Passage |
▼

Open your ears to Essex Sounds

Have you ever had an ear-opening moment?

This was a phrase used by legendary wildlife sound recordist Chris Watson in a keynote address delivered at the Sound+Environment Conference hosted by the University of Hull in June 2017. He used it in his narration of his personal journey into his career as a sound recordist, and it struck a chord. Have you ever experienced a moment where the soundscape was so startling, unexpected, beautiful, quiet, or loud that it opened your ears and heightened your awareness of the sounds around you?

The Essex Sounds audio map, Screenshot of the Essex Sounds audio mapdeveloped as part of our Heritage Lottery Funded project, You Are Hear: sound and a sense of place, could provide moments like that. Although you can listen to sounds recorded across the county from an enclosed, familiar location, browsing the Web at home or in a library, we hope it will spur you on to take greater notice of the sounds of your Essex in your daily routine: whether natural or man-made; everyday or unusual; familiar or unidentified. Do the sounds on the map reflect your own experiences, or does your Essex sound very different?

The free app version of Essex Sounds (available from Google Play or Apple IStore) allows more direct comparisons between the sounds on the map and present moment experiences. Travel to the location of one of our historic recordings from the Archive; play the sound; then take a few moments to listen to the present-day soundscapes. What are the similarities and differences? Is one quieter or louder? What does that tell us about broader changes in Essex?

The Sound+Environment Conference was full of presentations on how to encourage active listening. We learn to filter sounds because our atmospheres are so noisy. We tune into the sounds that we like (a loved one’s voice, the music coming through our headphones) or that give us important information (alarms, tannoy announcements) while ignoring those we do not (traffic, the music coming from other people’s headphones). But sometimes, it is enlightening to open our ears, notice the full range of noises around us, and contemplate what those sounds tell us about our environment.

The Conference was truly interdisciplinarian – there were even one or two other archivists in attendance. Many of the presenters were involved in acoustic ecology: judging the health of ecosystems based on the sounds that they make. For example, Dr Leah Barclay’s River Listening project seeks to collect data from hydrophones placed in rivers across the globe. What can the sounds tell us about the diversity of the ecosystems, and what, in turn, does that tell us about the condition of the water? Many presenters, like Stuart Bowditch who co-presented our paper on Essex Sounds, were sound artists: using varying combinations of field recordings, musical instruments, and technology to capture, mix, and remix soundscapes to make an artistic statement. Others were interested in merging the two disciplines to strengthen the field of ‘ecological sound art’ (as argued by Jono Gilmurray). The power of sound can move us to respond, initiating the culture change that ecologists warn is vital if we are to preserve ecosystems threatened by our current way of life.

▲

Required actions |
(a) Reproduce the Essex Sounds post word for word from "This was a phrase" to "sounds around you?".
(b) Condense the paragraph of the Essex Sounds post that begins "The Sound+Environment Conference was full of presentations" into a shorter version that keeps its main points.
(c) Answer these questions using the Essex Sounds post:
(i) Who delivered the keynote address at the Sound+Environment Conference?
(ii) From what does Dr Leah Barclay's River Listening project seek to collect data?
(iii) Where is the free app version of Essex Sounds available?
Rely only on the Essex Sounds post, drawing on no outside knowledge.

Entries shown |
▼

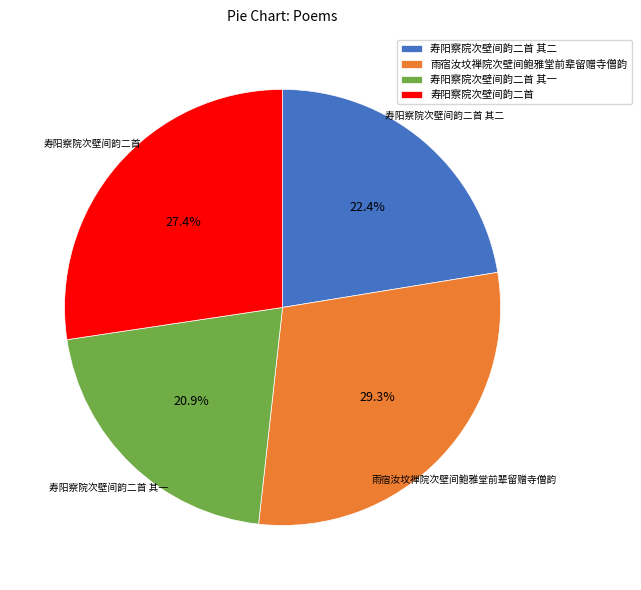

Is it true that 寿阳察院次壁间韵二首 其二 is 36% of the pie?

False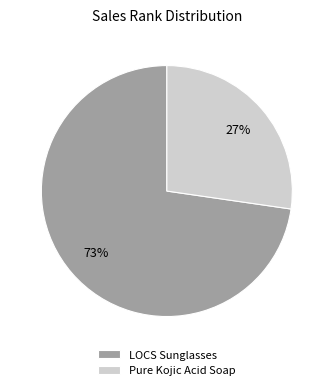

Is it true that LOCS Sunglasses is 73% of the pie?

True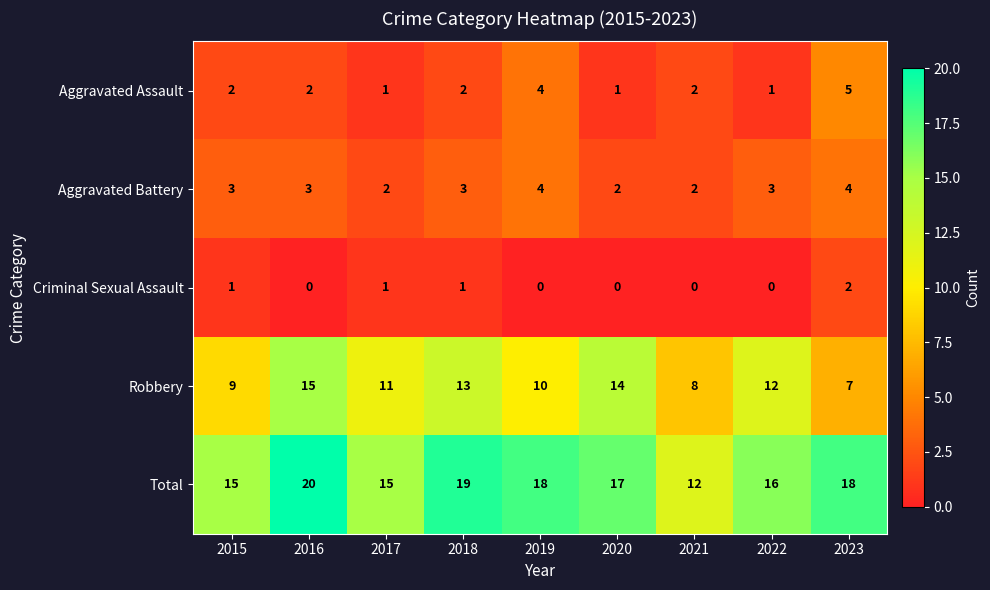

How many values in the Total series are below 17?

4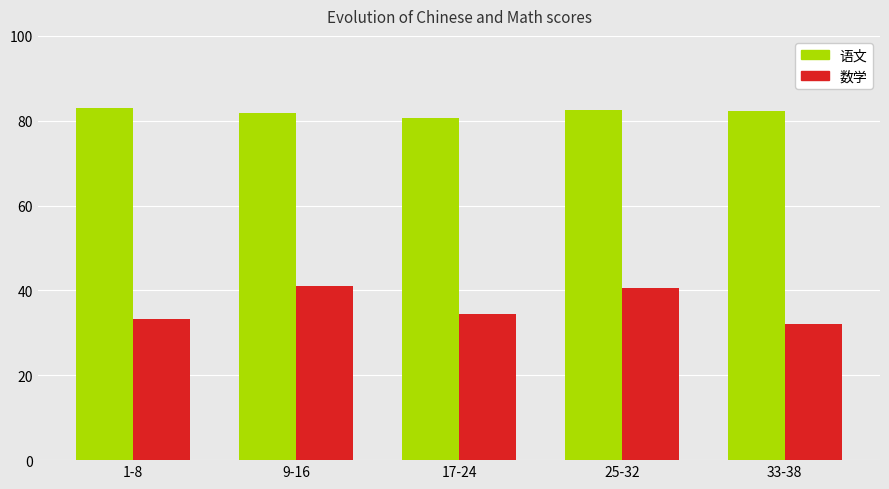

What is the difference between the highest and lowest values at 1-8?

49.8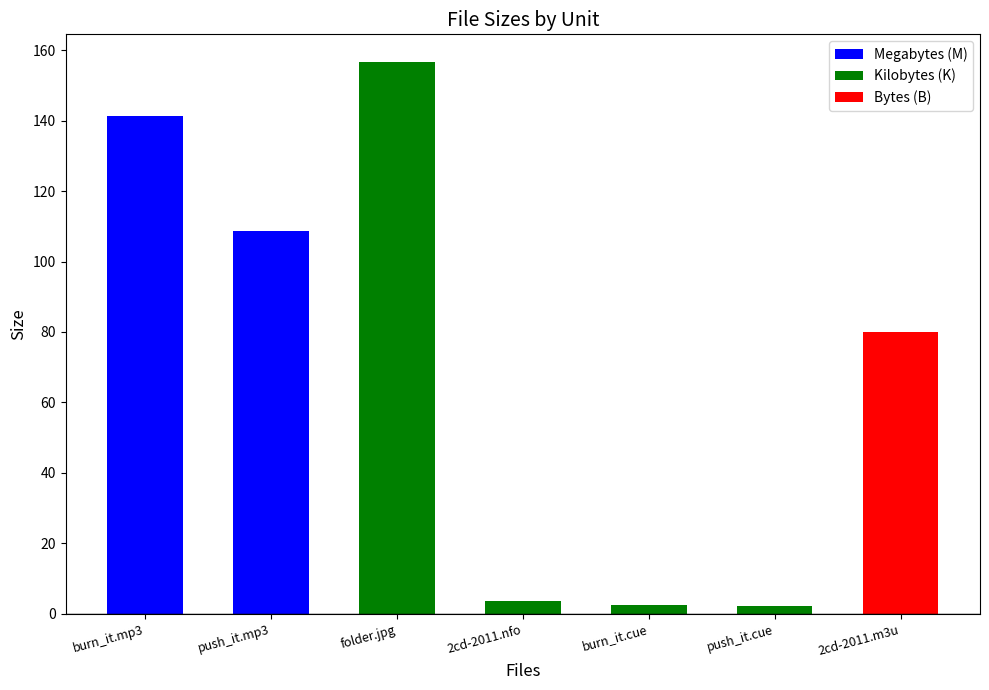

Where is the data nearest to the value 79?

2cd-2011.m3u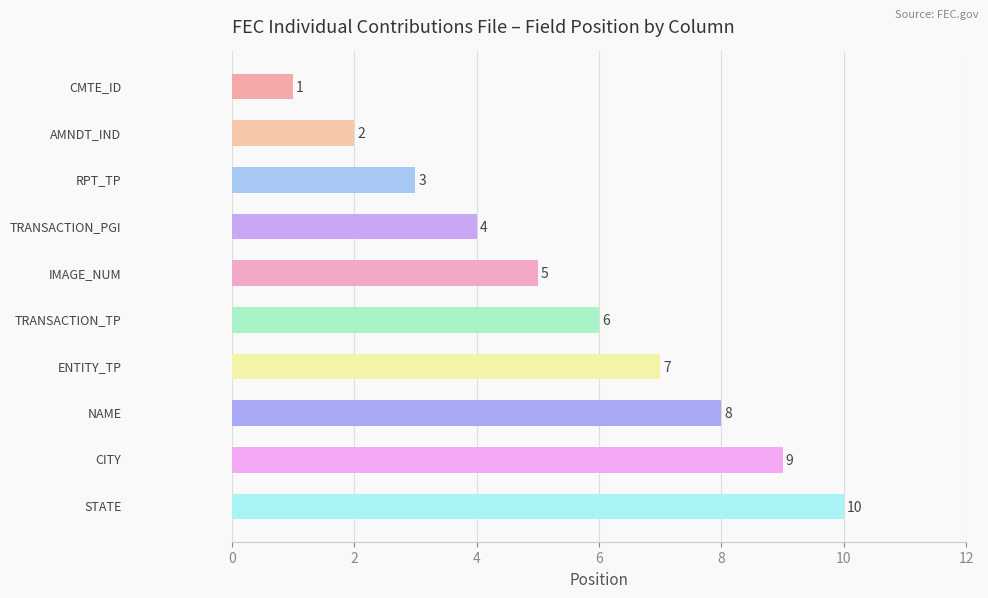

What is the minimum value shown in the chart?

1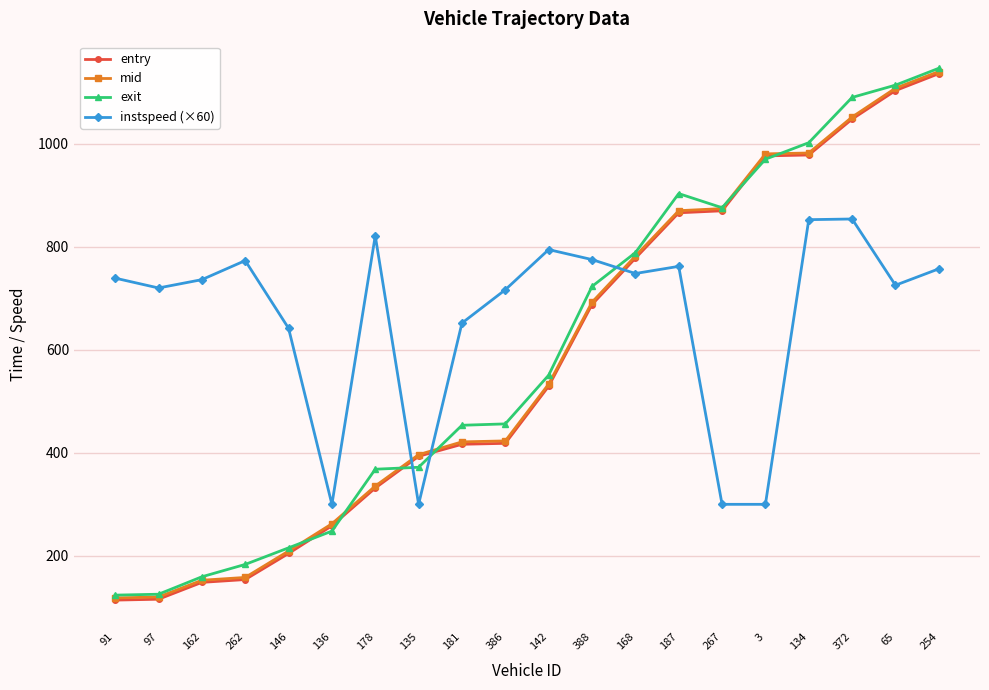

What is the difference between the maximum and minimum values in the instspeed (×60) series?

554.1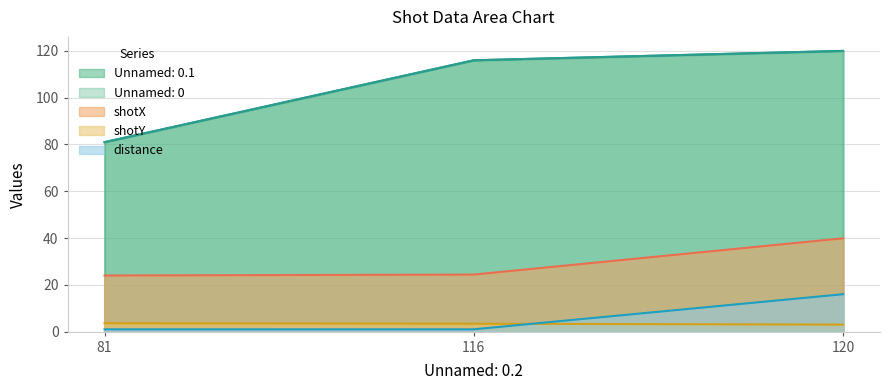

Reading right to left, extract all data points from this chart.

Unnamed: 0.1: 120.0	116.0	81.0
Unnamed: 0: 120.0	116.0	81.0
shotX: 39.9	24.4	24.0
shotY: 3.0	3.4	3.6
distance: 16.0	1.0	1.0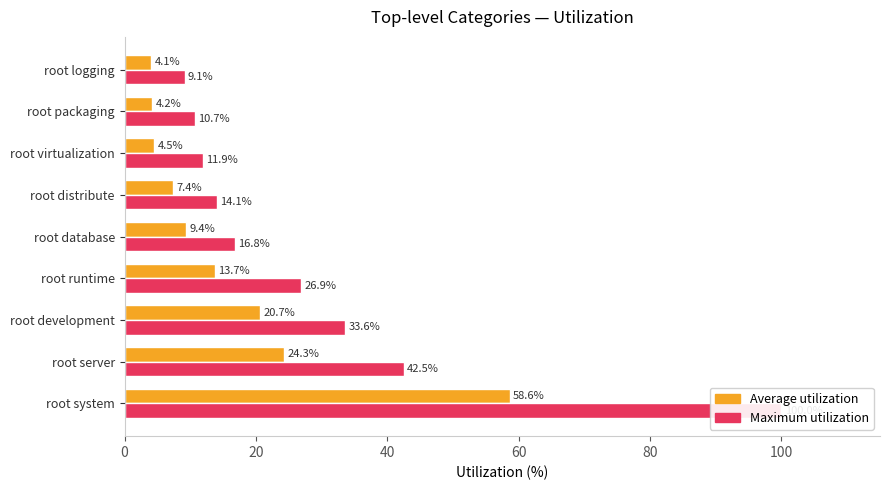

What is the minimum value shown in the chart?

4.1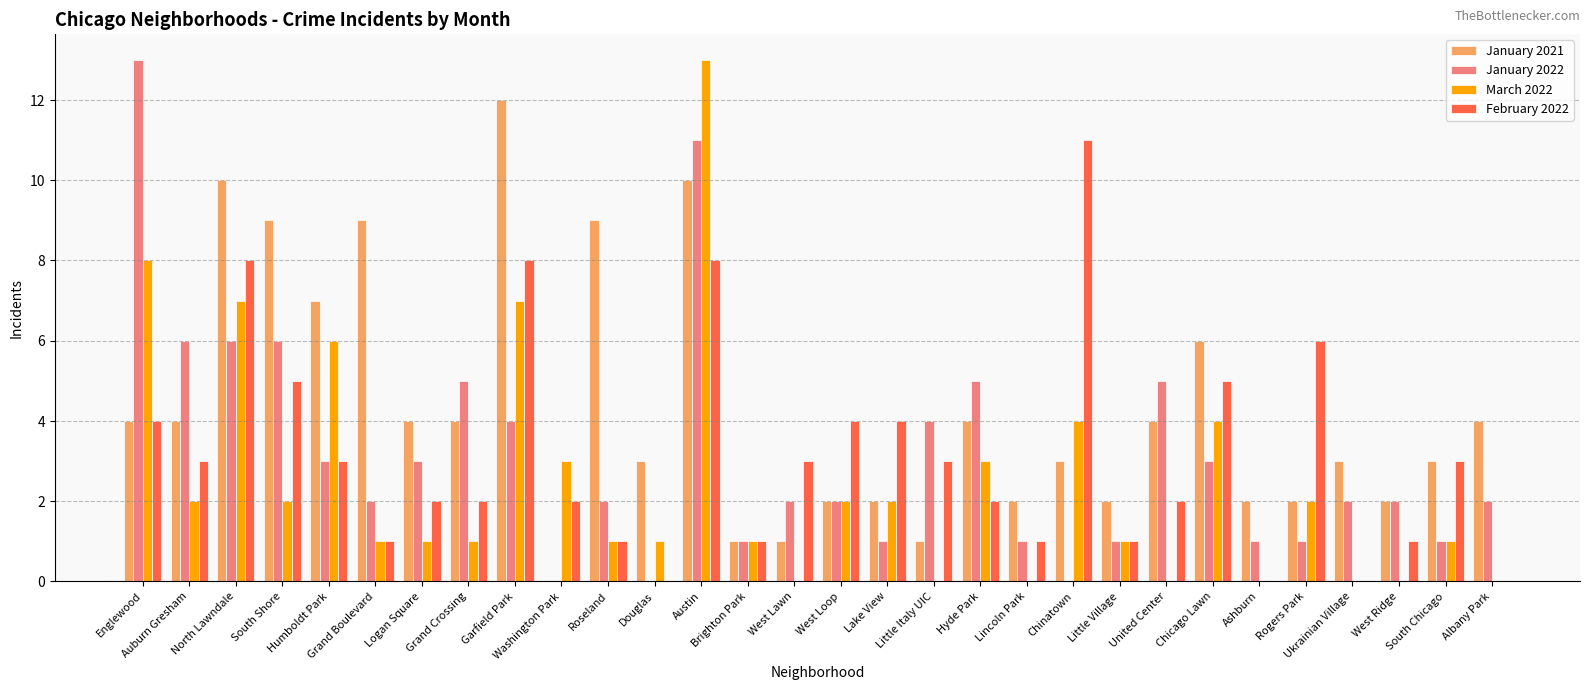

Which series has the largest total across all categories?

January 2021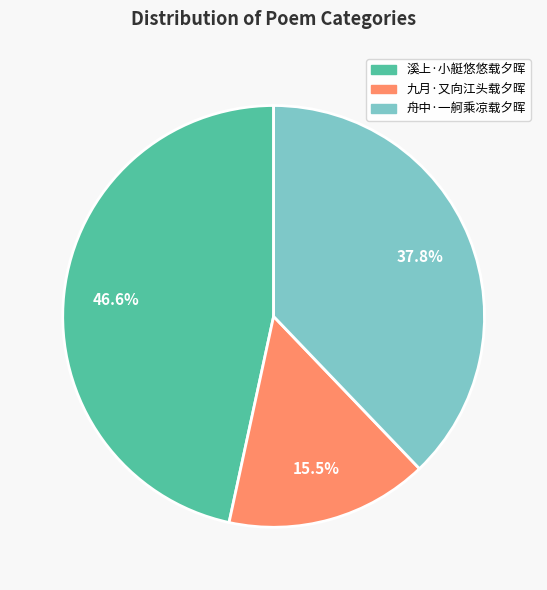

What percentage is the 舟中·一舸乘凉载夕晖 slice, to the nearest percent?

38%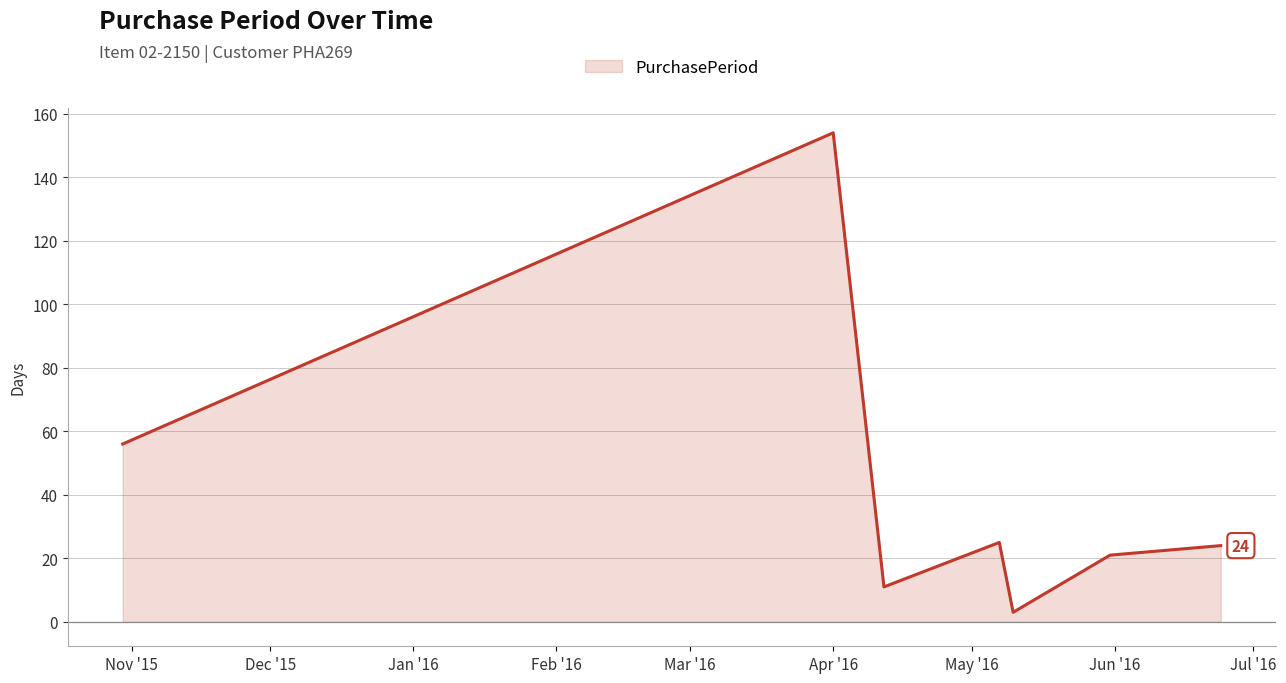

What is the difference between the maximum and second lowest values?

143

▲

Answers in order |
(a)
This was a phrase used by legendary wildlife sound recordist Chris Watson in a keynote address delivered at the Sound+Environment Conference hosted by the University of Hull in June 2017. He used it in his narration of his personal journey into his career as a sound recordist, and it struck a chord. Have you ever experienced a moment where the soundscape was so startling, unexpected, beautiful, quiet, or loud that it opened your ears and heightened your awareness of the sounds around you?

(b) The Sound+Environment Conference featured many presentations on encouraging active listening. Because our surroundings are so noisy, we filter sounds. We attend to those we like or that carry important information and ignore the rest. Opening our ears to the full range of noises and considering what they reveal about our environment can still be enlightening.

(c)
(i) Chris Watson, a wildlife sound recordist.
(ii) Hydrophones placed in rivers across the globe.
(iii) Google Play or Apple IStore.